Instructions for the task :: Return the following data exactly, with all pictures left out.
__________________________________________________
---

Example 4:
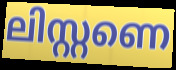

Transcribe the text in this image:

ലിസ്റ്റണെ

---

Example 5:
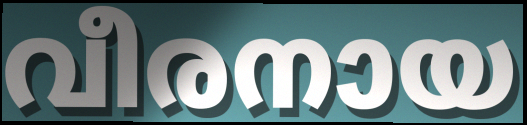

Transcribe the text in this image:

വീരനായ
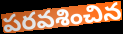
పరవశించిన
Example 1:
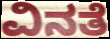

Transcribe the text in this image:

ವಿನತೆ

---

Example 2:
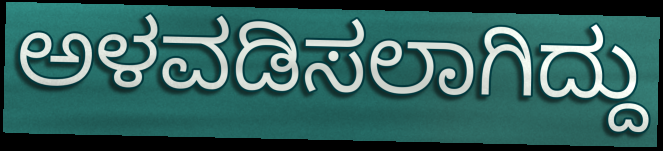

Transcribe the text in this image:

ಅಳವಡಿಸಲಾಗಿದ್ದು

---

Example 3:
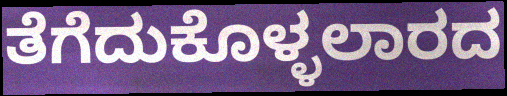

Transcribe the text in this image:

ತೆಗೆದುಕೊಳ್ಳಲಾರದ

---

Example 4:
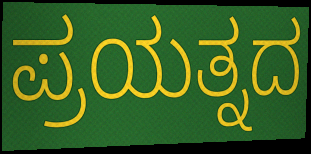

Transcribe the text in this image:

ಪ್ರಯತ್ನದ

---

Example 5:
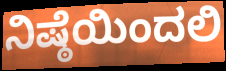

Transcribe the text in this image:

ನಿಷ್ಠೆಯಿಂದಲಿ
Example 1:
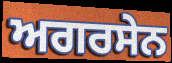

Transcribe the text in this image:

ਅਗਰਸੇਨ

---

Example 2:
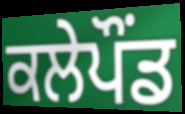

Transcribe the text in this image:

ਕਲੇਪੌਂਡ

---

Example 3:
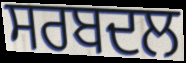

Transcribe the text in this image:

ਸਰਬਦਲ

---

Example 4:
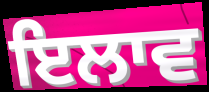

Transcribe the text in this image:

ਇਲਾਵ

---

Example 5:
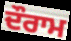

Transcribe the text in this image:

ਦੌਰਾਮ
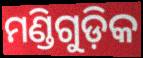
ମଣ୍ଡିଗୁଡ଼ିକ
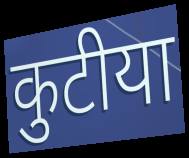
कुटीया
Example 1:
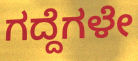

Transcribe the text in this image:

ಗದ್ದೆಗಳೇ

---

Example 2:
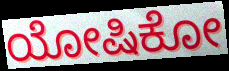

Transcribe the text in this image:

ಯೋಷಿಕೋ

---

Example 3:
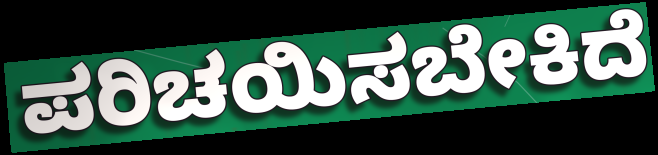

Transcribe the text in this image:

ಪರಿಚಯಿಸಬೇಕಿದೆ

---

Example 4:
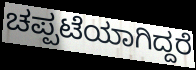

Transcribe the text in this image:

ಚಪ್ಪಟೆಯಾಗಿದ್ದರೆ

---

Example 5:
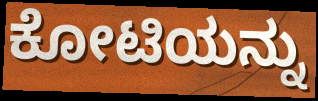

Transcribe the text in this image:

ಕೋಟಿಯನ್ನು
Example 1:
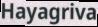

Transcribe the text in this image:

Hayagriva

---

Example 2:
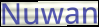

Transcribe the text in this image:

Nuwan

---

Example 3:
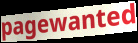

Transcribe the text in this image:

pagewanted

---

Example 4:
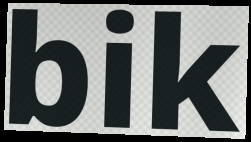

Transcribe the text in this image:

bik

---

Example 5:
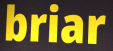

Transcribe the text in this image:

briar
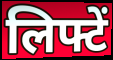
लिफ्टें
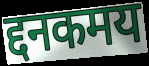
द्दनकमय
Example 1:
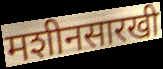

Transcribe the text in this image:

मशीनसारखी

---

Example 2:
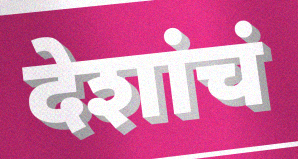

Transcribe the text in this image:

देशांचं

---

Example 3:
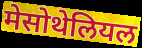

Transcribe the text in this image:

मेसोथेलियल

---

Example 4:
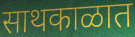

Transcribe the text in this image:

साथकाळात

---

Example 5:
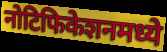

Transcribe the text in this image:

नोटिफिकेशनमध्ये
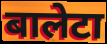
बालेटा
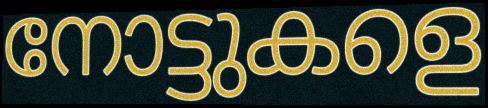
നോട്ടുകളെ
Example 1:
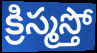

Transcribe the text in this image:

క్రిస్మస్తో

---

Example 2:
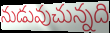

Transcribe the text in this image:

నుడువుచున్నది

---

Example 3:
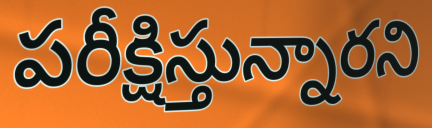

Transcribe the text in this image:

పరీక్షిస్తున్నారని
__________________________________________________
Answer to the exercise ::
---

Example 4:

Transcribe the text in this image:

ലിസ്റ്റണെ

---

Example 5:

Transcribe the text in this image:

വീരനായ
పరవశించిన
Example 1:

Transcribe the text in this image:

ವಿನತೆ

---

Example 2:

Transcribe the text in this image:

ಅಳವಡಿಸಲಾಗಿದ್ದು

---

Example 3:

Transcribe the text in this image:

ತೆಗೆದುಕೊಳ್ಳಲಾರದ

---

Example 4:

Transcribe the text in this image:

ಪ್ರಯತ್ನದ

---

Example 5:

Transcribe the text in this image:

ನಿಷ್ಠೆಯಿಂದಲಿ
Example 1:

Transcribe the text in this image:

ਅਗਰਸੇਨ

---

Example 2:

Transcribe the text in this image:

ਕਲੇਪੌਂਡ

---

Example 3:

Transcribe the text in this image:

ਸਰਬਦਲ

---

Example 4:

Transcribe the text in this image:

ਇਲਾਵ

---

Example 5:

Transcribe the text in this image:

ਦੌਰਾਮ
ମଣ୍ଡିଗୁଡ଼ିକ
कुटीया
Example 1:

Transcribe the text in this image:

ಗದ್ದೆಗಳೇ

---

Example 2:

Transcribe the text in this image:

ಯೋಷಿಕೋ

---

Example 3:

Transcribe the text in this image:

ಪರಿಚಯಿಸಬೇಕಿದೆ

---

Example 4:

Transcribe the text in this image:

ಚಪ್ಪಟೆಯಾಗಿದ್ದರೆ

---

Example 5:

Transcribe the text in this image:

ಕೋಟಿಯನ್ನು
Example 1:

Transcribe the text in this image:

Hayagriva

---

Example 2:

Transcribe the text in this image:

Nuwan

---

Example 3:

Transcribe the text in this image:

pagewanted

---

Example 4:

Transcribe the text in this image:

bik

---

Example 5:

Transcribe the text in this image:

briar
लिफ्टें
द्दनकमय
Example 1:

Transcribe the text in this image:

मशीनसारखी

---

Example 2:

Transcribe the text in this image:

देशांचं

---

Example 3:

Transcribe the text in this image:

मेसोथेलियल

---

Example 4:

Transcribe the text in this image:

साथकाळात

---

Example 5:

Transcribe the text in this image:

नोटिफिकेशनमध्ये
बालेटा
നോട്ടുകളെ
Example 1:

Transcribe the text in this image:

క్రిస్మస్తో

---

Example 2:

Transcribe the text in this image:

నుడువుచున్నది

---

Example 3:

Transcribe the text in this image:

పరీక్షిస్తున్నారని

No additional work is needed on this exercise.